There's no retiring now; we are broke in
The deed past hope of pardon. If we prosper
"Twill be styled lawful, and we shall give laws
To those that now command us. Stop not at
Or loyalty, or duty :-bold ambition

To dare, and power to do, gave the first difference
Between the king and subject.

The False One.

IMITATING the example set by Stanley Forester in his letter to Agatha, we shall avoid all mention of the perils and adventures that attended his escape from Hales Court. His latter life had afforded such a succession of similar enterprises that to himself they appeared scarcely worthy of record; and we know not how to account for his passing scathless through such repeated ordeals, unless by offering him

as a singular illustration of the old adage, that fortune favours the bold. Achievements that to others would have seemed impossible, he had happily accomplished by simply daring to attempt them, and it must be recollected that the ample funds placed at his disposal, combined with the disturbed and disaffected state of the country, offered peculiar facilities to a man who was not less dexterous than dauntless, and who possessed, moreover, in the graces of his person, and the winning enthusiasm of his eloquence, an almost irresistible power of persuasion. Although he had dispatched his impassioned letter immediately upon his arrival at Helvoetsluys, truth compels us to admit, even at the risk of lowering him in the estimation of those who imagine that a lover's heart, like the Polar needle, should invariably point one way, that the thoughts of his absent mistress did not by any means form the exclusive occupation of his mind. He loved his Country at large better than any individual that it contained; patriotism was the ruling passion to which every other was subservient,

and even if all impediments had been suddenly removed, and he could have married Agatha amid approving friends, and under every favourable auspice, he would not, to secure his own happiness, have withdrawn himself even for a single day from the prosecution of that great and urgent cause which had for its object the welfare and the liberties of a whole nation. Nor were his generous views for the extension of freedom limited to his own country.

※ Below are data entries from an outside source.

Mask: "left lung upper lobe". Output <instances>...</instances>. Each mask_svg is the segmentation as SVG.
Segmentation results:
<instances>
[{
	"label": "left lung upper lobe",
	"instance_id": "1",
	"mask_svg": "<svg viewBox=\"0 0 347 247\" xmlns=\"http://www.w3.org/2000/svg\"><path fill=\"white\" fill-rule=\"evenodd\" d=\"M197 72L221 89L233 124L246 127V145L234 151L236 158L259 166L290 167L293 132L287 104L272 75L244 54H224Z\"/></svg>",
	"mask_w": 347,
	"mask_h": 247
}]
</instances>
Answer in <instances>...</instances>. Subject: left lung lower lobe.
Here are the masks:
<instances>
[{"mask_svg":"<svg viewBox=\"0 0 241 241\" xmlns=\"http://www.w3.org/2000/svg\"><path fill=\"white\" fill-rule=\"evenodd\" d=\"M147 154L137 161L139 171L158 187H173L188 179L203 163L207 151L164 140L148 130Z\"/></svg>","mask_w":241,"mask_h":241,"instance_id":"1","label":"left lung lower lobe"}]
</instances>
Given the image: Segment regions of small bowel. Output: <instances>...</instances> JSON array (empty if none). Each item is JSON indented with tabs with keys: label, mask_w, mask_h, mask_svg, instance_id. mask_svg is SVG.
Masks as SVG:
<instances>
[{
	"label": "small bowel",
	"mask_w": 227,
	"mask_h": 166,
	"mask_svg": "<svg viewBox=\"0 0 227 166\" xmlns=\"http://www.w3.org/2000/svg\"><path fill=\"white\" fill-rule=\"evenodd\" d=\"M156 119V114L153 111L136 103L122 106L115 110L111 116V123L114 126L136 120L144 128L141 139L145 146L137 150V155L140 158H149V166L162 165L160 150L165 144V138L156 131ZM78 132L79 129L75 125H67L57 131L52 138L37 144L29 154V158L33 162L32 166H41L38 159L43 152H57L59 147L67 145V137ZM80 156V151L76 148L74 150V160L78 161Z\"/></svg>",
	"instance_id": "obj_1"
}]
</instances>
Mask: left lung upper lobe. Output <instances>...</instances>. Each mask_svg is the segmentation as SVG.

"It is the object of the French Monarch," he once exclaimed to a friend, 66 to establish arbitrary power throughout Europe upon the basis of Popery, in which nefarious project our own besotted ruler is eager to second him. For this royal treason, King James must and shall be deposed; there is no alternative, no compromise with a man who has broken his faith with God by changing his religion, and with his people by invading the Constitution. But shall I be satisfied when England has thrown off her chains, when she has become the seat of civil and religious liberty? As soon shall the handful of turf in his cage make

compensation to the lark for the loss of the wide and verdant earth over which he loved to range, as the freedom of our own little Island satisfy a heart like mine that yearns to expatiate over a whole emancipated world. No-England shall only take the lead, as she ought to do; she shall be the bulwark and vanguard of Liberty, whence the Manichæan war of the good against the evil principle shall be carried on until in the fulness of time, unless my sanguine hopes deceive me, she shall finally establish either by her influence or her example, the universal triumph of free and liberal institutions over slavery and superstition."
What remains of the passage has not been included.